The report said previous years’ results uncovered spending sprees and a “huge desire to build Brand Me, the belief in shaping oneself through the formation of external influences”.

However, the latest report paints a different picture because of the arrival of a new generation, Gen Z. “Gen Z is characterised by a tremendous entrepreneurial spirit, founded on hope and a sense of self-created liberation. Many have started businesses at a young age; they no longer save to spend, they save to reinvest.”

Gen Z, the writers say, love money, but their relationship with money is different from previous generations. “While they place great value on authenticity in a cluttered world, many live by the view that money is life, and life is money, with both yielding great power. At the same time, they showed a desire to spend more collaboratively and more consciously.”

This is a generation with different attitudes to spending, investing and saving.
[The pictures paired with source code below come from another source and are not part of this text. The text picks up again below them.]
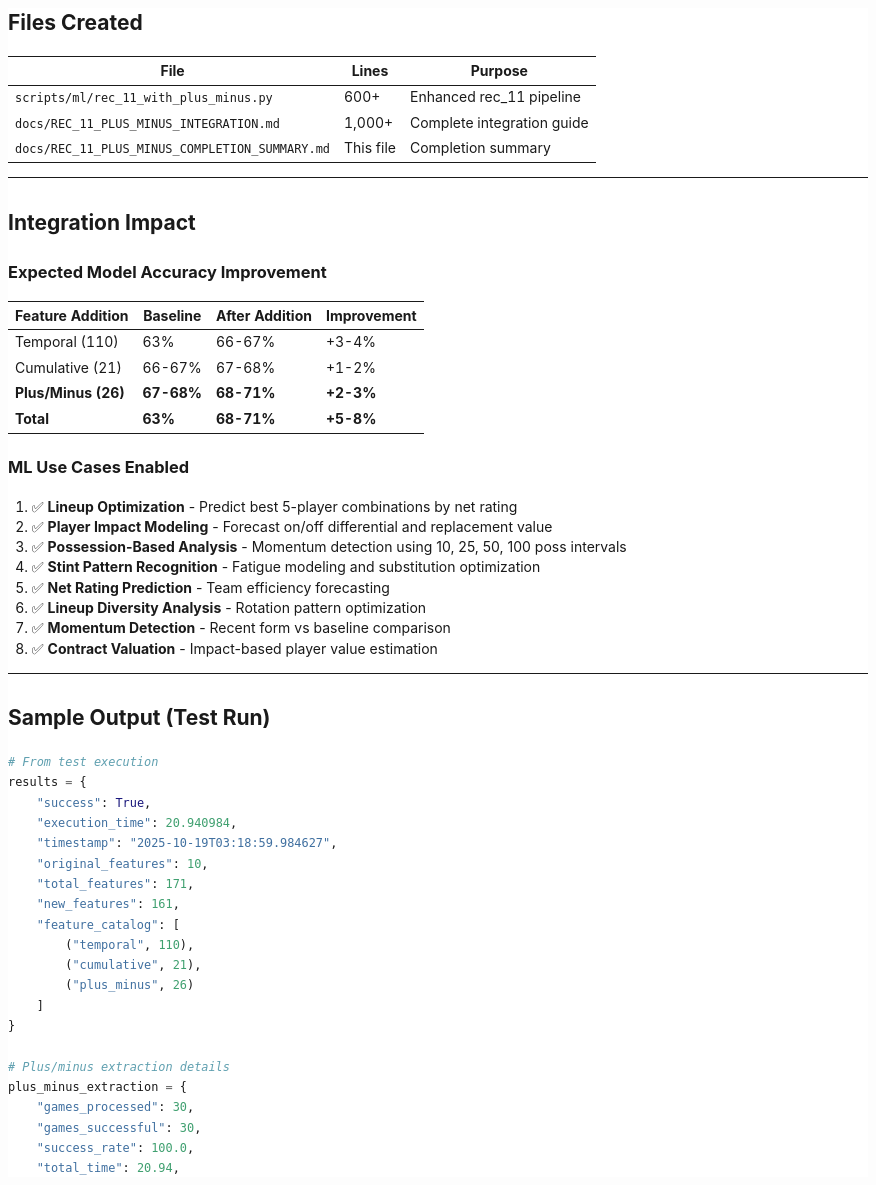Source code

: 
## Files Created

| File | Lines | Purpose |
|------|-------|---------|
| `scripts/ml/rec_11_with_plus_minus.py` | 600+ | Enhanced rec_11 pipeline |
| `docs/REC_11_PLUS_MINUS_INTEGRATION.md` | 1,000+ | Complete integration guide |
| `docs/REC_11_PLUS_MINUS_COMPLETION_SUMMARY.md` | This file | Completion summary |

---

## Integration Impact

### Expected Model Accuracy Improvement

| Feature Addition | Baseline | After Addition | Improvement |
|-----------------|----------|----------------|-------------|
| Temporal (110) | 63% | 66-67% | +3-4% |
| Cumulative (21) | 66-67% | 67-68% | +1-2% |
| **Plus/Minus (26)** | **67-68%** | **68-71%** | **+2-3%** |
| **Total** | **63%** | **68-71%** | **+5-8%** |

### ML Use Cases Enabled

1. ✅ **Lineup Optimization** - Predict best 5-player combinations by net rating
2. ✅ **Player Impact Modeling** - Forecast on/off differential and replacement value
3. ✅ **Possession-Based Analysis** - Momentum detection using 10, 25, 50, 100 poss intervals
4. ✅ **Stint Pattern Recognition** - Fatigue modeling and substitution optimization
5. ✅ **Net Rating Prediction** - Team efficiency forecasting
6. ✅ **Lineup Diversity Analysis** - Rotation pattern optimization
7. ✅ **Momentum Detection** - Recent form vs baseline comparison
8. ✅ **Contract Valuation** - Impact-based player value estimation

---

## Sample Output (Test Run)

```python
# From test execution
results = {
    "success": True,
    "execution_time": 20.940984,
    "timestamp": "2025-10-19T03:18:59.984627",
    "original_features": 10,
    "total_features": 171,
    "new_features": 161,
    "feature_catalog": [
        ("temporal", 110),
        ("cumulative", 21),
        ("plus_minus", 26)
    ]
}

# Plus/minus extraction details
plus_minus_extraction = {
    "games_processed": 30,
    "games_successful": 30,
    "success_rate": 100.0,
    "total_time": 20.94,
```
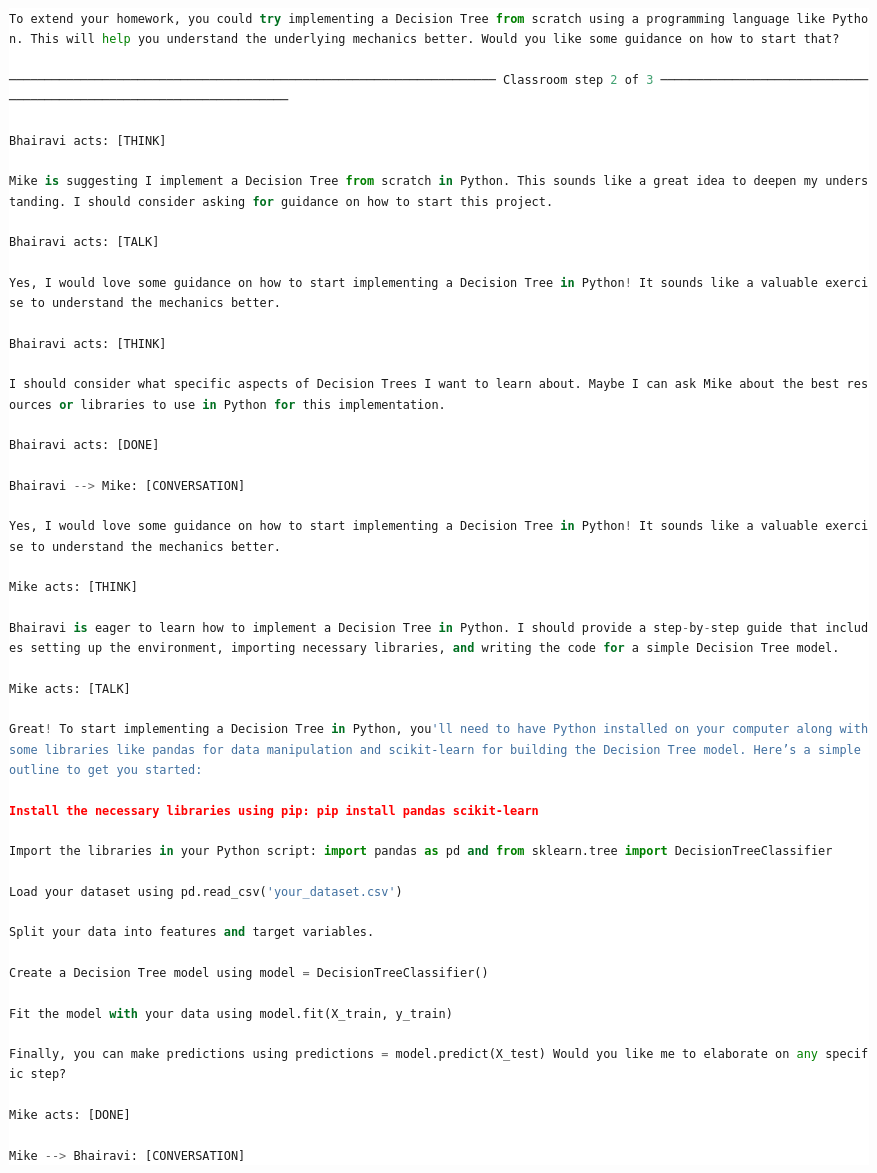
 ```python
To extend your homework, you could try implementing a Decision Tree from scratch using a programming language like Python. This will help you understand the underlying mechanics better. Would you like some guidance on how to start that?

──────────────────────────────────────────────────────────────────── Classroom step 2 of 3 ────────────────────────────────────────────────────────────────────

Bhairavi acts: [THINK]

Mike is suggesting I implement a Decision Tree from scratch in Python. This sounds like a great idea to deepen my understanding. I should consider asking for guidance on how to start this project.

Bhairavi acts: [TALK]

Yes, I would love some guidance on how to start implementing a Decision Tree in Python! It sounds like a valuable exercise to understand the mechanics better.

Bhairavi acts: [THINK]

I should consider what specific aspects of Decision Trees I want to learn about. Maybe I can ask Mike about the best resources or libraries to use in Python for this implementation.

Bhairavi acts: [DONE]

Bhairavi --> Mike: [CONVERSATION]

Yes, I would love some guidance on how to start implementing a Decision Tree in Python! It sounds like a valuable exercise to understand the mechanics better.

Mike acts: [THINK]

Bhairavi is eager to learn how to implement a Decision Tree in Python. I should provide a step-by-step guide that includes setting up the environment, importing necessary libraries, and writing the code for a simple Decision Tree model.

Mike acts: [TALK]

Great! To start implementing a Decision Tree in Python, you'll need to have Python installed on your computer along with some libraries like pandas for data manipulation and scikit-learn for building the Decision Tree model. Here’s a simple outline to get you started:

Install the necessary libraries using pip: pip install pandas scikit-learn

Import the libraries in your Python script: import pandas as pd and from sklearn.tree import DecisionTreeClassifier

Load your dataset using pd.read_csv('your_dataset.csv')

Split your data into features and target variables.

Create a Decision Tree model using model = DecisionTreeClassifier()

Fit the model with your data using model.fit(X_train, y_train)

Finally, you can make predictions using predictions = model.predict(X_test) Would you like me to elaborate on any specific step?

Mike acts: [DONE]

Mike --> Bhairavi: [CONVERSATION]

```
They’re debt-averse, treat credit with caution and are more inclined to online shopping than previous generations.

Student Village chief executive Ronen Aires says: “Our research shows that their maturity and forward-thinking sets Gen Z apart from past generations. They see a world in need of change. Disintegrating social structures, false news and over-cluttered social media have altered the way they think. They are switched on, more aware, and in search of bespoke solutions that suit their lifestyles. Never have we seen a generation that places higher importance in believing in oneself. Gen Z are without a doubt at the forefront of change.”

The study says the combined annual spend of the country’s 985000 students is R35billion, or R35328 spent a year on average individually.
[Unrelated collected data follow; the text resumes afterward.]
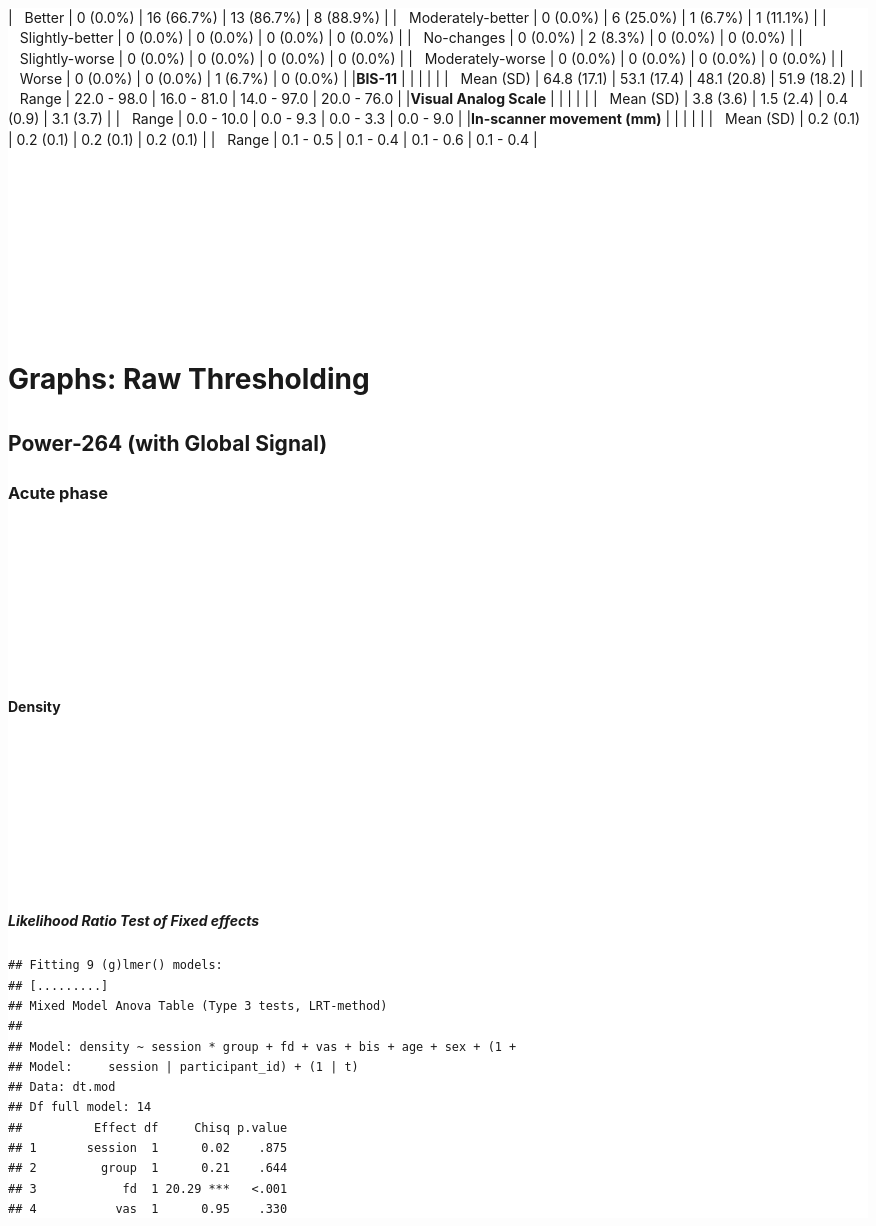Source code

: |&nbsp;&nbsp;&nbsp;Better            |  0 (0.0%)   | 16 (66.7%)  | 13 (86.7%)  |  8 (88.9%)  |
|&nbsp;&nbsp;&nbsp;Moderately-better |  0 (0.0%)   |  6 (25.0%)  |  1 (6.7%)   |  1 (11.1%)  |
|&nbsp;&nbsp;&nbsp;Slightly-better   |  0 (0.0%)   |  0 (0.0%)   |  0 (0.0%)   |  0 (0.0%)   |
|&nbsp;&nbsp;&nbsp;No-changes        |  0 (0.0%)   |  2 (8.3%)   |  0 (0.0%)   |  0 (0.0%)   |
|&nbsp;&nbsp;&nbsp;Slightly-worse    |  0 (0.0%)   |  0 (0.0%)   |  0 (0.0%)   |  0 (0.0%)   |
|&nbsp;&nbsp;&nbsp;Moderately-worse  |  0 (0.0%)   |  0 (0.0%)   |  0 (0.0%)   |  0 (0.0%)   |
|&nbsp;&nbsp;&nbsp;Worse             |  0 (0.0%)   |  0 (0.0%)   |  1 (6.7%)   |  0 (0.0%)   |
|**BIS-11**                          |             |             |             |             |
|&nbsp;&nbsp;&nbsp;Mean (SD)         | 64.8 (17.1) | 53.1 (17.4) | 48.1 (20.8) | 51.9 (18.2) |
|&nbsp;&nbsp;&nbsp;Range             | 22.0 - 98.0 | 16.0 - 81.0 | 14.0 - 97.0 | 20.0 - 76.0 |
|**Visual Analog Scale**             |             |             |             |             |
|&nbsp;&nbsp;&nbsp;Mean (SD)         |  3.8 (3.6)  |  1.5 (2.4)  |  0.4 (0.9)  |  3.1 (3.7)  |
|&nbsp;&nbsp;&nbsp;Range             | 0.0 - 10.0  |  0.0 - 9.3  |  0.0 - 3.3  |  0.0 - 9.0  |
|**In-scanner movement (mm)**        |             |             |             |             |
|&nbsp;&nbsp;&nbsp;Mean (SD)         |  0.2 (0.1)  |  0.2 (0.1)  |  0.2 (0.1)  |  0.2 (0.1)  |
|&nbsp;&nbsp;&nbsp;Range             |  0.1 - 0.5  |  0.1 - 0.4  |  0.1 - 0.6  |  0.1 - 0.4  |

![(\#fig:long-clin)Clinical scores across all stages: A) Craving scores by VAS & B) Impulsivity by BIS-11.](main_files/figure-latex/long-clin-1.pdf) 

# Graphs: Raw Thresholding

## Power-264 (with Global Signal)





### Acute phase

![(\#fig:rpg-sparklines-acute)Sparklines of the topology metrics across thresholds. Labels: Max and Min; Grey shadow: IQR.](main_files/figure-latex/rpg-sparklines-acute-1.pdf) 



#### Density

![(\#fig:rpg-repmes-density)Integrated metric of density by group.](main_files/figure-latex/rpg-repmes-density-1.pdf) 

##### Likelihood Ratio Test of Fixed effects


```
## Fitting 9 (g)lmer() models:
## [.........]
## Mixed Model Anova Table (Type 3 tests, LRT-method)
## 
## Model: density ~ session * group + fd + vas + bis + age + sex + (1 + 
## Model:     session | participant_id) + (1 | t)
## Data: dt.mod
## Df full model: 14
##          Effect df     Chisq p.value
## 1       session  1      0.02    .875
## 2         group  1      0.21    .644
## 3            fd  1 20.29 ***   <.001
## 4           vas  1      0.95    .330
```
Almost 80% of the students surveyed had some parental support; 31% also worked to support themselves; 29% had either a bursary or National Student Financial Aid Scheme funding; and 17% own a business of sorts.
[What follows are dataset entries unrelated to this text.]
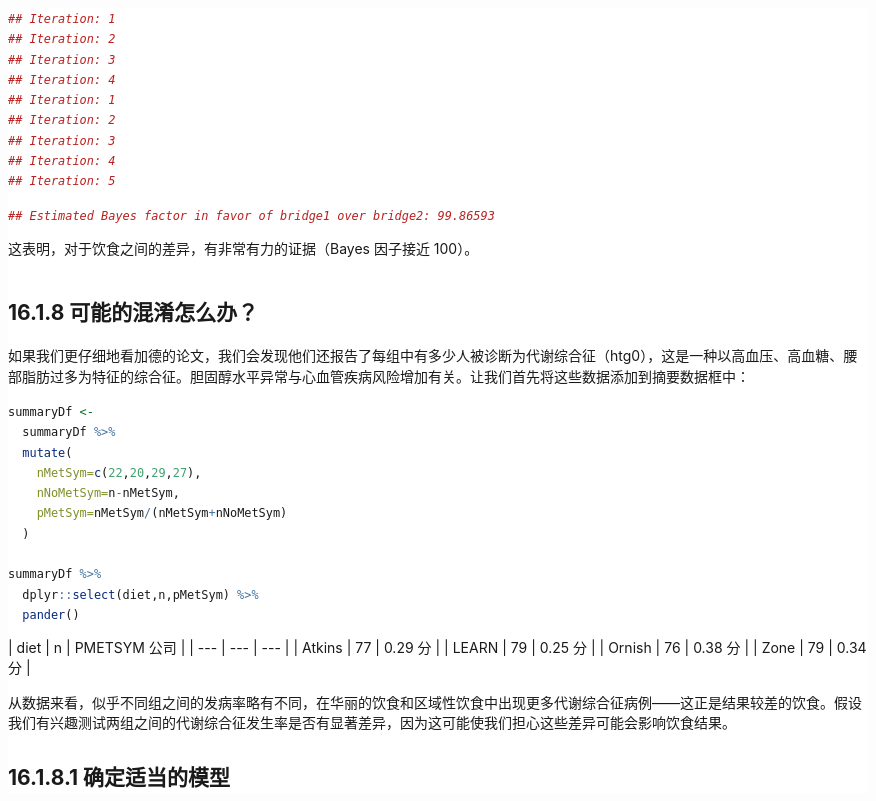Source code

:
 ```r
## Iteration: 1
## Iteration: 2
## Iteration: 3
## Iteration: 4
## Iteration: 1
## Iteration: 2
## Iteration: 3
## Iteration: 4
## Iteration: 5
```

```r
## Estimated Bayes factor in favor of bridge1 over bridge2: 99.86593
```

这表明，对于饮食之间的差异，有非常有力的证据（Bayes 因子接近 100）。

#

## 16.1.8 可能的混淆怎么办？

如果我们更仔细地看加德的论文，我们会发现他们还报告了每组中有多少人被诊断为代谢综合征（htg0），这是一种以高血压、高血糖、腰部脂肪过多为特征的综合征。胆固醇水平异常与心血管疾病风险增加有关。让我们首先将这些数据添加到摘要数据框中：

```r
summaryDf <- 
  summaryDf %>% 
  mutate(
    nMetSym=c(22,20,29,27),
    nNoMetSym=n-nMetSym,
    pMetSym=nMetSym/(nMetSym+nNoMetSym)
  )

summaryDf %>%
  dplyr::select(diet,n,pMetSym) %>%
  pander()
```

<colgroup><col style="width: 12%"> <col style="width: 6%"> <col style="width: 12%"></colgroup> 
| diet | n | PMETSYM 公司 |
| --- | --- | --- |
| Atkins | 77 | 0.29 分 |
| LEARN | 79 | 0.25 分 |
| Ornish | 76 | 0.38 分 |
| Zone | 79 | 0.34 分 |

从数据来看，似乎不同组之间的发病率略有不同，在华丽的饮食和区域性饮食中出现更多代谢综合征病例——这正是结果较差的饮食。假设我们有兴趣测试两组之间的代谢综合征发生率是否有显著差异，因为这可能使我们担心这些差异可能会影响饮食结果。

##

## 16.1.8.1 确定适当的模型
How the students spend their R35328 is revealing: on average, R2498 on car payments; R2417 on rent; R948 on car insurance; R783 on fuel; R705 on food and groceries; R577 on clothing and footwear; R312 on entertainment; R252 on alcohol and on pay TV and streaming, respectively; R205 on data; and only R78 on medical and health care.

Retail accounts with Rage, Sportscene and Markhams are said to have grown in this market, while Edgars and Truworths have lost market share with them.

And Capitec bank remains the favourite bank, beating First National Bank by 8percentage points.

The study found that 21% of students are saving between 50% and 60% of their income.

Sechaba Sello, the marketing manager for Student Village, says they’re encouraged that students are spending and saving more. “Before, only 7% of students saved, now it’s 21%. We found they are saving a lot more to reinvest in themselves and in their businesses. They also make more informed business decisions.”

He says senior students favour Edgars and Truworths, because they cater to an older market of outgoing students who are about to enter the world of work. “Those clothes don’t appeal to a younger market’s taste. These are retail card-holders. And the retailers have a very strong campus presence. It’s more tag-worthy - highly customisable, more outfits to choose from, more trendy.”

In short: while South African students are indebted, they’re starting to invest in themselves - and their environment. They’re becoming more innovative and more collaborative. Like the rest of the population, most of their money is spent on rent, transport and entertainment. There’s not much left for “luxuries”.